Raketen auf Gaza-Stadt

Bei einem Angriff der israelischen Armee werden 18 Menschen verletzt. USA drohen Arafat mit Sanktionen. UN-Menschenrechtskommissarin für unabhängige Beobachter

GAZA-STADT rtr/dpa ■ Nach zweitägiger Pause hat die israelische Armee gestern morgen erneut Einrichtungen der Palästinenserregierung in Gaza-Stadt angegriffen. Mindestens 18 Menschen wurden dabei verletzt. Die Raketen trafen den Amtssitz des palästinensischen Polizeichefs. Augenzeugen berichteten, zwei vierstöckige Gebäude lägen in Schutt und Asche. Zwei große Explosionen hätten die Stadt erschüttert, nachdem israelische Kampfflugzeuge über die Stadt geflogen seien. Durch die Explosionen zerbarsten in einem größeren Umkreis Fensterscheiben. Eine große schwarze Rauchwolke stand über der Stadt.

Die Armee teilte mit, die Luftangriffe seien gegen Einrichtungen der Palästinenser-Regierung gerichtet, die terroristische Aktivitäten unterstützen. Israels Außenminister Schimon Peres bekräftigte im israelischen Rundfunk, die Palästinenser müssten die für den Terror Verantwortlichen festnehmen. Der palästinensische Sicherheitschef Abdel Rasek al-Madschajdeh sagte: „Der israelische Angriff hat alle unsere Bemühungen zerstört, die Ordnung wiederherzustellen.“ Die Spannungen würden sich weiter verschärfen.
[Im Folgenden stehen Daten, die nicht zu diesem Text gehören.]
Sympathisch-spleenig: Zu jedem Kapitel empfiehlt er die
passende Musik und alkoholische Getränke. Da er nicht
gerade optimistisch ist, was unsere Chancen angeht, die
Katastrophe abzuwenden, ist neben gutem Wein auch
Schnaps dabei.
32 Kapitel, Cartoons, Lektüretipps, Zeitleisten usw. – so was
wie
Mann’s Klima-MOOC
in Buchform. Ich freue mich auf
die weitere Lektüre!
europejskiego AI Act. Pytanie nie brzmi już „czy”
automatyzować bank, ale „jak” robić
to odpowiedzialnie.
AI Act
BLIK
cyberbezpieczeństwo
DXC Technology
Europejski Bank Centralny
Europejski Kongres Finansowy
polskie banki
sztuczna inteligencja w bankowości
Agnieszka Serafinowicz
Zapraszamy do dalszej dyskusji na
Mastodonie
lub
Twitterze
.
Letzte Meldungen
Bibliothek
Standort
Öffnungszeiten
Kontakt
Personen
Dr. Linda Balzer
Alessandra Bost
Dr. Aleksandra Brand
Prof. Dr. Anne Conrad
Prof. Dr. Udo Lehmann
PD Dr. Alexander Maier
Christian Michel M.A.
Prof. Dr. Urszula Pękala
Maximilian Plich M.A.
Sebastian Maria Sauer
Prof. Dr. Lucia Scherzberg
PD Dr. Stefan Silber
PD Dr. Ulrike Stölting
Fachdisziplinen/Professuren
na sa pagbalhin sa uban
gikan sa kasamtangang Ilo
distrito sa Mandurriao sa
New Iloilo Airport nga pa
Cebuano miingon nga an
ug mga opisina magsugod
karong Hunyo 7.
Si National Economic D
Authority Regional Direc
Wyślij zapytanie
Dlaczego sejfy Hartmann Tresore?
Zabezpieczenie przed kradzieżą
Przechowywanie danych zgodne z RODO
Die US-Regierung hat Palästinenserpräsident Jassir Arafat mit dem Abbruch der offiziellen Kontakte zur Autonomiebehörde gedroht, falls Arafat nicht entschlossen gegen den Terrorismus in seinem Gebiet vorgeht. Dies berichtete die Tageszeitung Jediot Achronot gestern unter Berufung auf israelische und US-amerikanische diplomatische Kreise.

Überdies seien israelische Truppen mit Panzern in den Süden des Gaza-Streifens eingerückt, sagen Palästinenser-Vertreter. Dabei seien zwei Männer festgenommen worden. Einer sei ein Mitarbeiter des palästinensischen Geheimdienstes. Die Armee sprach von drei Menschen in ihrem Gewahrsam.

Unterdessen äußerte sich Ägyptens Präsident Husni Mubarak skeptisch über die weitere Entwicklung. Auf die Frage, wie er die Aussichten für Frieden beurteile, sagte Mubarak der libanesischen Zeitung As-Safir: „Ich habe noch nicht aufgegeben, aber was ich sehe ist, dass, nach all den Bemühungen, es keinen Zweck hat, wenn Scharon seine gegenwärtige Politik fortsetzt.“ Vielleicht werde aber ein Wunder geschehen. „Die Amerikaner könnten die Führung übernehmen und Hoffnung geben.“

Israel begann seine jüngsten Angriffe, nur Stunden nachdem der US-Vermittler Anthony Zinni mit Palästinenserpräsident Jassir Arafat zusammengetroffen war. Bis gestern Nachmittag war unklar, ob die von den USA vermittelten Sicherheitsgespräche zwischen den Konfliktparteien wie geplant stattfinden würden.

Der türkische Premier Bülent Ecevit sagte, Scharon wolle Arafat „loswerden“. Dies habe ihm Scharon bei einem Telefon-Gespräch mitgeteilt. „Scharon hat offen den Wunsch geäußert, Arafat loszuwerden“, sagte Ecevit in Ankara ohne diese Äußerung näher zu erläutern.

UN-Menschenrechtskommissarin Mary Robinson sprach sich angesichts der andauernden Gewalt erneut für die Entsendung von unabhängigen Beobachtern aus. Diese könnten auf israelischer wie palästinensischer Seite mehr Sicherheit für die Zivilbevölkerung bringen, sagte Robinson gestern.

Mehr als die Hälfte der Israelis befürwortet einer gestern veröffentlichten Meinungsumfrage zufolge den Sturz Arafats. Sieben von zehn Befragten unterstützten „massive militärische Vergeltungsschläge“, berichtete die israelische Zeitung Ma’ariv aus der Umfrage, knapp 40 Prozent eine generelle Kriegserklärung gegen die Palästinenserregierung. Die Umfrage habe nach den palästinensischen Selbstmordanschlägen vom Wochenende und den Vergeltungsschlägen am Wochenanfang stattgefunden.